Super laureati (e non solo) sotto pagati, la fuga dei cervelli non si ferma. Storie di tre professionisti che hanno fatto le valigie. E le speranze del consigliere di Stato Christian Vitta
LUGANO – «Me ne vado a Berna. Ho due master in tasca e qui in Ticino non riesco a trovare un lavoro a tempo pieno che mi frutti più di 4.500 franchi al mese». Non è uno scherzo. È la realtà con cui sembra essere confrontato Roberto (nome di fantasia), 45enne ingegnere del Luganese. Roberto rappresenta uno dei troppi cervelli in fuga dal Ticino. Ed è in “buona compagnia”. Anche Franco, 42enne bellinzonese che lavorava nel settore parapubblico, è emigrato. «In Ticino doveva lavorare anche mia moglie. Ora, a Zurigo, con la mia sola paga mantengo tutta la famiglia».
I numeri dicono tutto e niente – Qualcosa evidentemente continua a non quadrare nel campo degli stipendi nella Svizzera italiana. I dati (invero poco chiari) dell’Ufficio federale di statistica indicano che in Ticino la perdita migratoria oscilla tra il 10 e il 18%, rispettivamente a 1 e a 5 anni dalla laurea. L’Ufficio cantonale di statistica evidenzia, invece, come la meta preferita dai ticinesi in fuga sia il canton Zurigo (+36 persone l’anno in media), seguito da Grigioni, Vaud e Berna.

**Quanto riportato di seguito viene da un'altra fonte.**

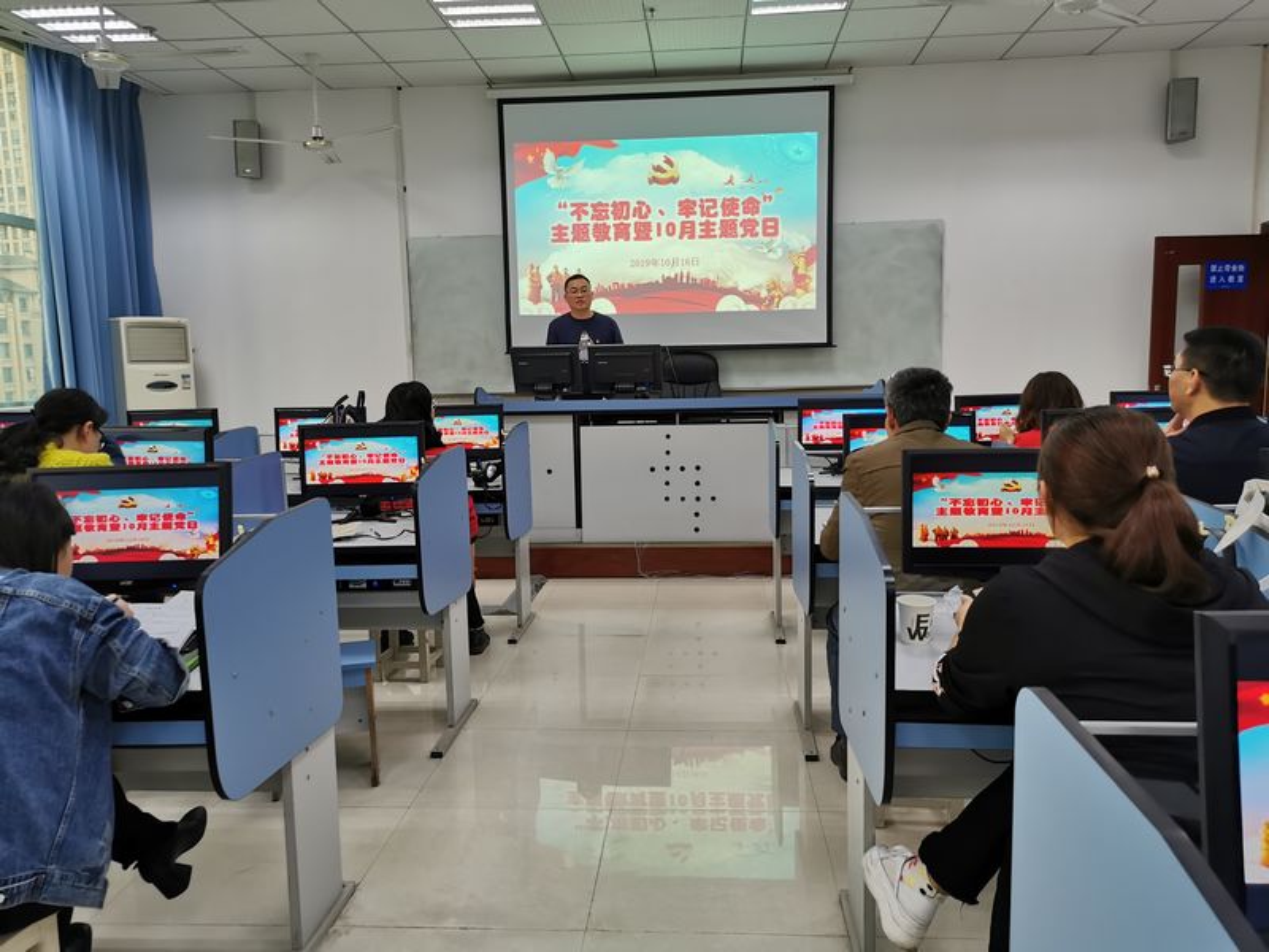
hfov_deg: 65.3
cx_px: 634
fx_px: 990
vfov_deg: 51.4
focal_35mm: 27
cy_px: 476
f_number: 1.8
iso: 200
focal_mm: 5.58
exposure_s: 1/100
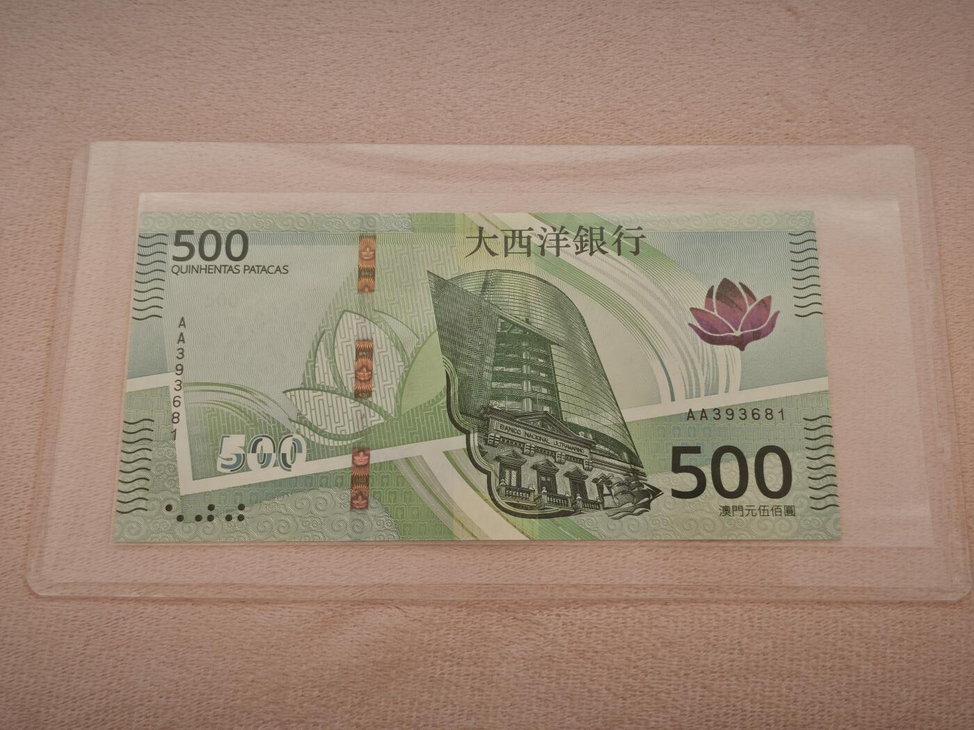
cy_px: 365
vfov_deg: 29.1
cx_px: 487
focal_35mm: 50
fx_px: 1407
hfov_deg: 38.2
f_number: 1.63
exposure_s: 1/100
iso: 200
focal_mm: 5.85
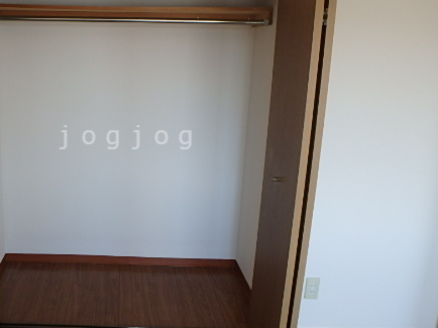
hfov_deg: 56.4
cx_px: 128
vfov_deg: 45.2
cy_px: 137
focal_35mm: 31
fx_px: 392
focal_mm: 3.7
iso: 160
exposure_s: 1/60
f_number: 3.5
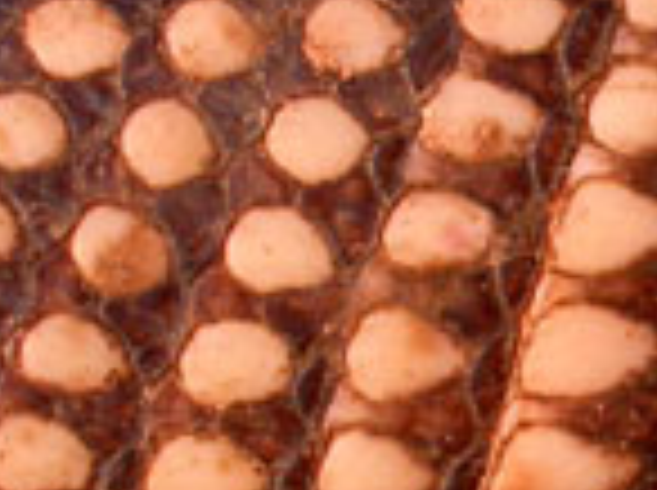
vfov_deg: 6.9
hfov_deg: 9.1
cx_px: 806
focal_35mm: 214
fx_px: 4055
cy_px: 468
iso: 100
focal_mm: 16.2
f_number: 7
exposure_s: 1/191
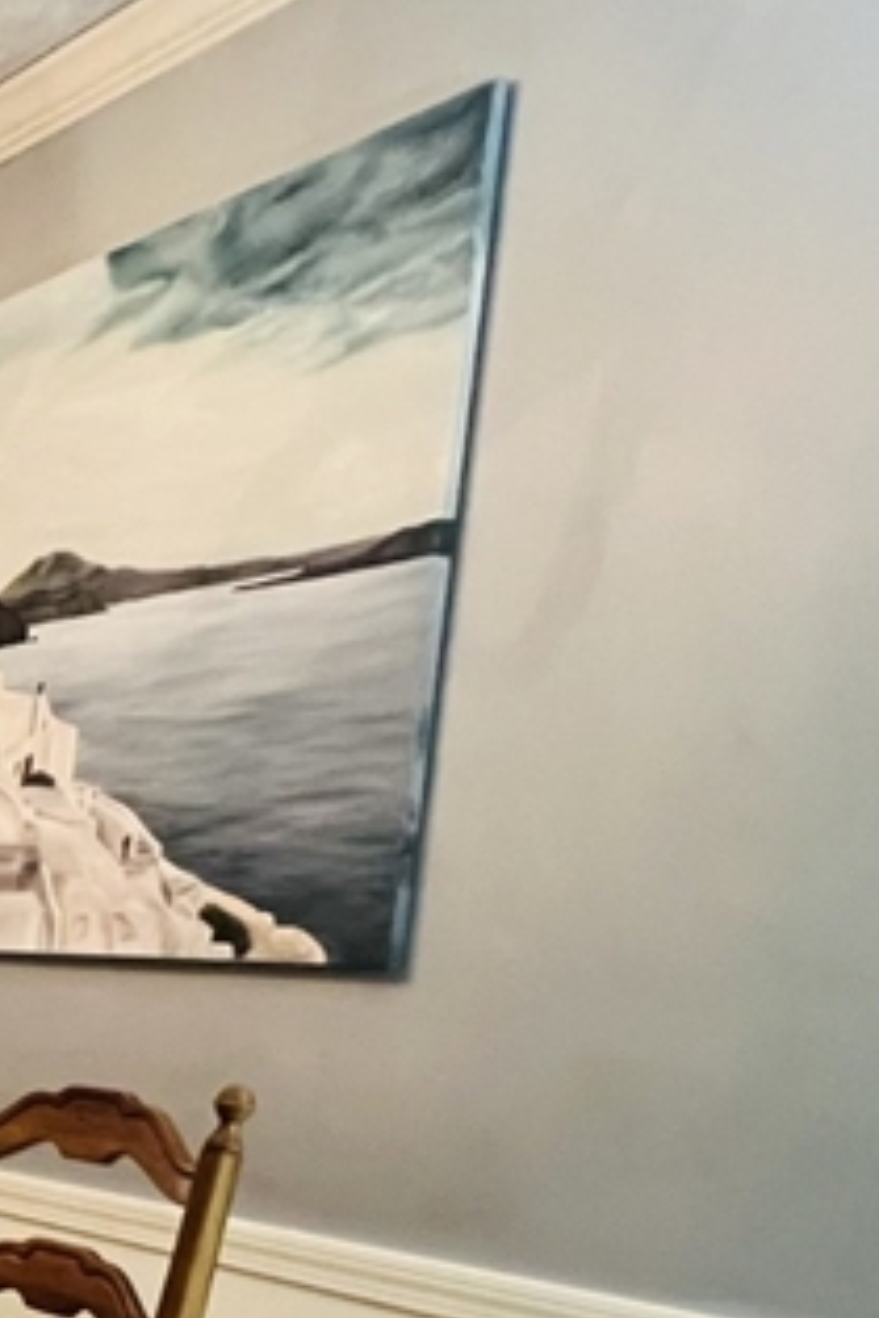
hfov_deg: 22.2
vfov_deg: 40.2
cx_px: -590
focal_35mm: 44
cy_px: 1255
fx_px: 1611
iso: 800
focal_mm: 1.57
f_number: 1.8
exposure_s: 1/40
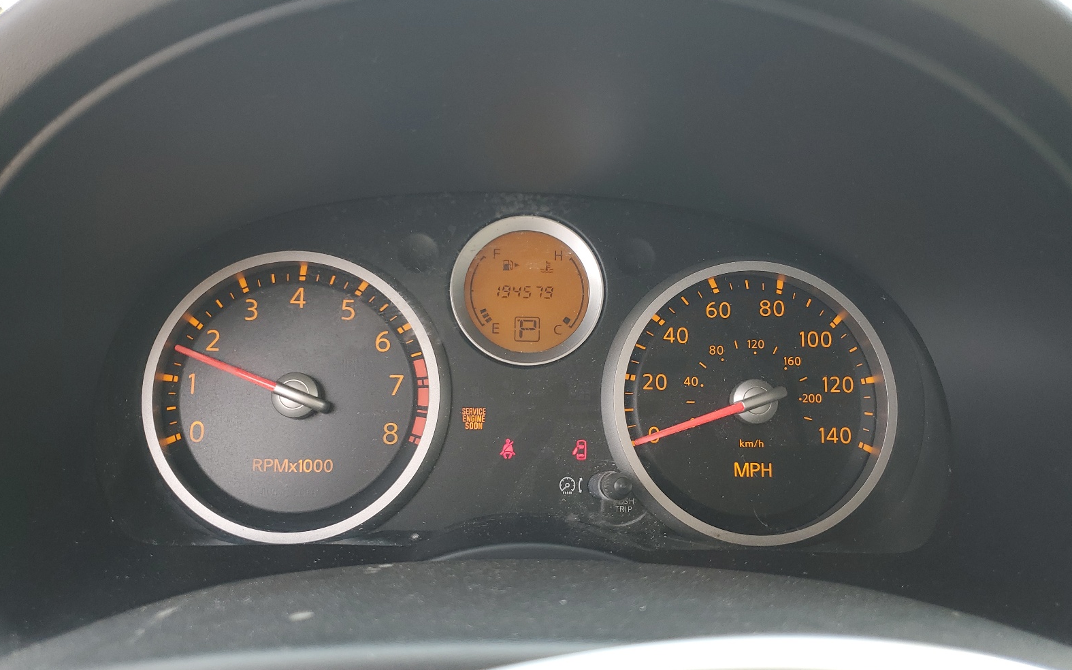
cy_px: 366
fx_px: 818
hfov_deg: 66.5
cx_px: 537
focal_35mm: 28
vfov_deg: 44.5
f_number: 1.5
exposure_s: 1/185
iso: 50
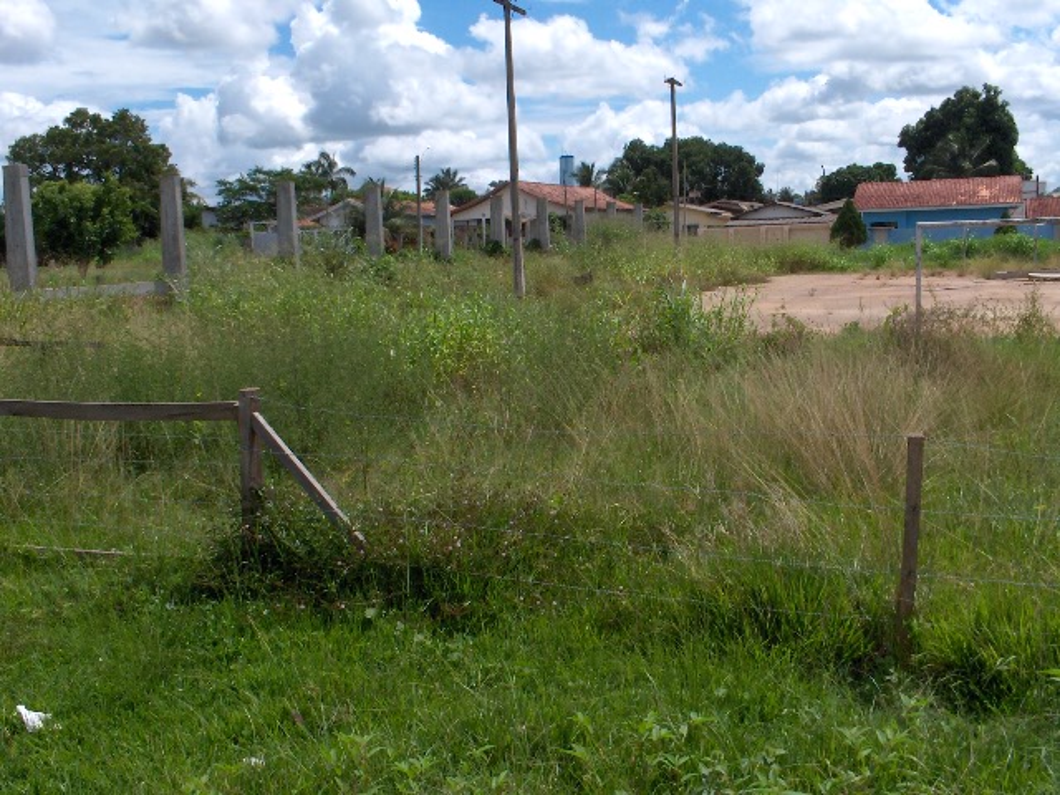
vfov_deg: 38.7
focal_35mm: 37
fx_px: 1133
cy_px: 398
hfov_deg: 50.1
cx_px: 530
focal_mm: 6.11
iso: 100
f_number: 6.5
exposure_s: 1/625
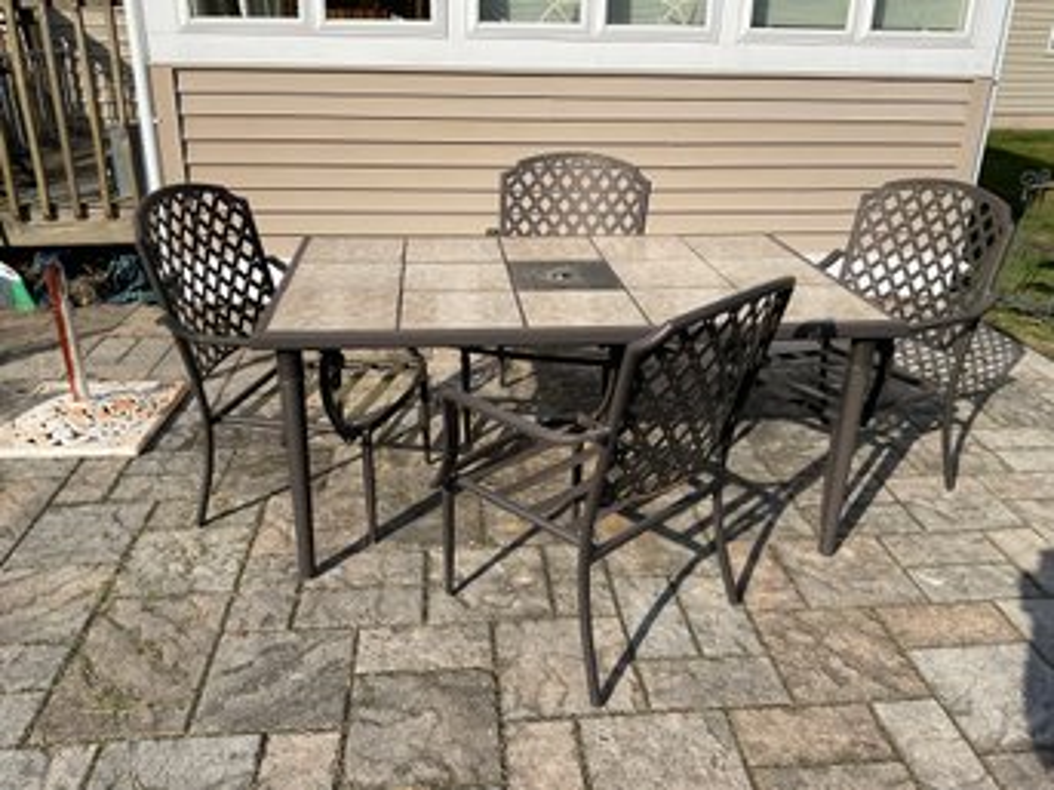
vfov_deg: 48.2
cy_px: 395
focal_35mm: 29
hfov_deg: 61.7
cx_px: 527
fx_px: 883
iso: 16
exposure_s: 1/2320
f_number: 1.8
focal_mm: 3
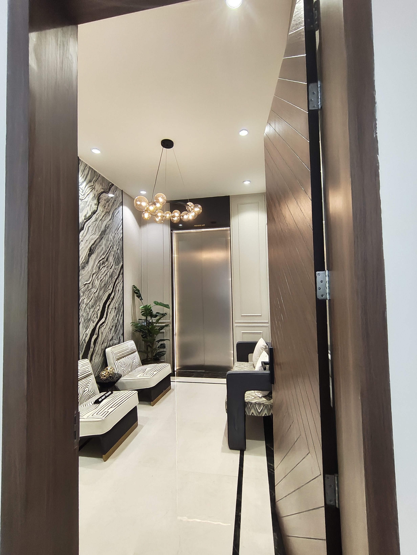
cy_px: 278
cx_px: 208
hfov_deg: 81.8
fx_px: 241
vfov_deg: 98.1
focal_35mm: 15
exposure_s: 1/100
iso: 560
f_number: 2.2
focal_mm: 1.64
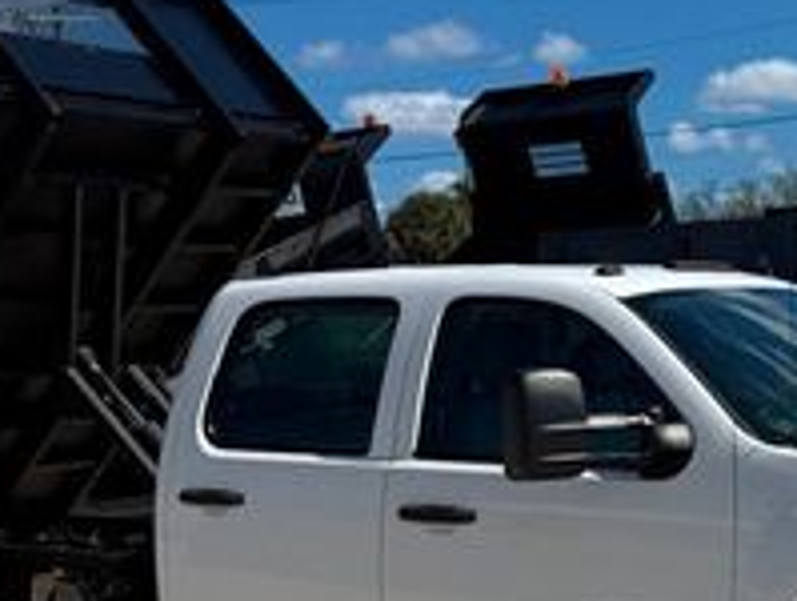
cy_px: 553
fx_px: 1776
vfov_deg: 18.8
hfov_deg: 25.3
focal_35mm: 77
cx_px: 453
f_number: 1.78
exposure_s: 1/8130
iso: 80
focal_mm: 6.76
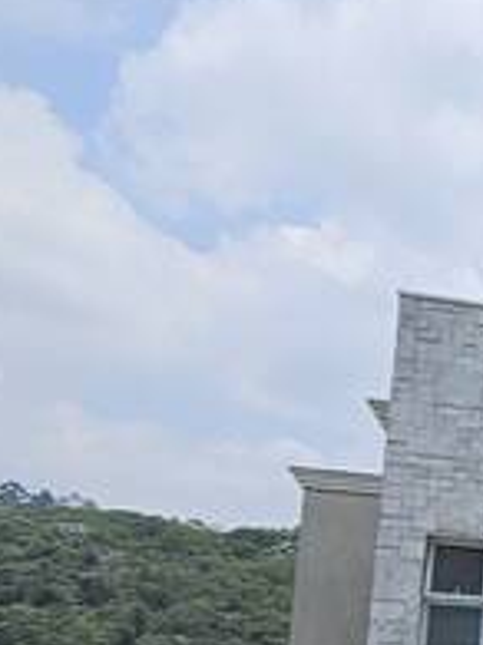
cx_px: 1264
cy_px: 652
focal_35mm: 72
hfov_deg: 13.1
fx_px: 1341
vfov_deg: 25.6
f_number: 2.2
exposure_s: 1/3211
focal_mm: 2.2
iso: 50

I disagi non sono solo nel terziario – E il problema non riguarda solo il settore terziario. Massimo, 39enne idraulico, ha deciso di trasferirsi dal Mendrisiotto al canton Argovia. «In Ticino ero disoccupato da un po’. Qui, invece, in due anni mi hanno già dato tre volte l’aumento. L’unico mio problema è il clima. Ad Aarau fa quasi sempre freddo. Mi manca il caldo del Ticino».
Politica ferma al palo – La questione è trita e ritrita. Tra dumping salariale e altre variabili (tra cui l’irresponsabilità di alcuni proprietari d’impresa), il Ticino sembra non essere più attrattivo per i lavoratori, soprattutto per quelli particolarmente qualificati. Finora la politica, nonostante i buoni propositi, non è riuscita a smuovere le acque in maniera significativa.
La realtà dei fatti – Christian Vitta, direttore del Dipartimento cantonale delle finanze e dell’economia (DFE), osserva: «Se, da un lato, il tessuto economico ticinese è in grado di offrire interessanti opportunità di lavoro, in svariati ambiti, con una richiesta sempre più marcata di profili qualificati, dall’altro, ci sono purtroppo dei settori dove le pressioni salariali, dettate dalla particolare collocazione del nostro Cantone a cavallo della frontiera, minano la qualità di questi impieghi».
Un’adeguata sorveglianza – Pressioni che vanno contrastate favorendo lo sviluppo di settori economici innovativi e con impieghi adeguatamente remunerati. «Nonché – riprende Vitta – garantendo un’adeguata sorveglianza del mercato del lavoro e un’attuazione sistematica delle misure di accompagnamento alla libera circolazione».
Paradossi ticinesi – Per ora tutto questo resta puramente teoria. Se ci sono misure di accompagnamento alla libera circolazione e relativi controlli, verrebbe da chiedersi perché esistono ancora aziende che pagano 1.800 franchi di stipendio per un tempo pieno. Vitta spiega: «In questo contesto, è necessario anche promuovere ulteriormente una sana cultura imprenditoriale, che contraddistingue la maggior parte delle aziende del nostro Cantone».
Gli obiettivi del consigliere – «Nel corso di questa nuova legislatura – sostiene Vitta –, il DFE intende porre una particolare attenzione al tema della “responsabilità sociale delle imprese”, permettendo al Ticino di consolidare il proprio tessuto economico, la sua competitività e la sua attrattività per determinati profili professionali. Inoltre, è necessario favorire un dialogo e una collaborazione tra il mondo della ricerca accademica e quello imprenditoriale, con lo scopo di promuovere nuove attività orientate al futuro».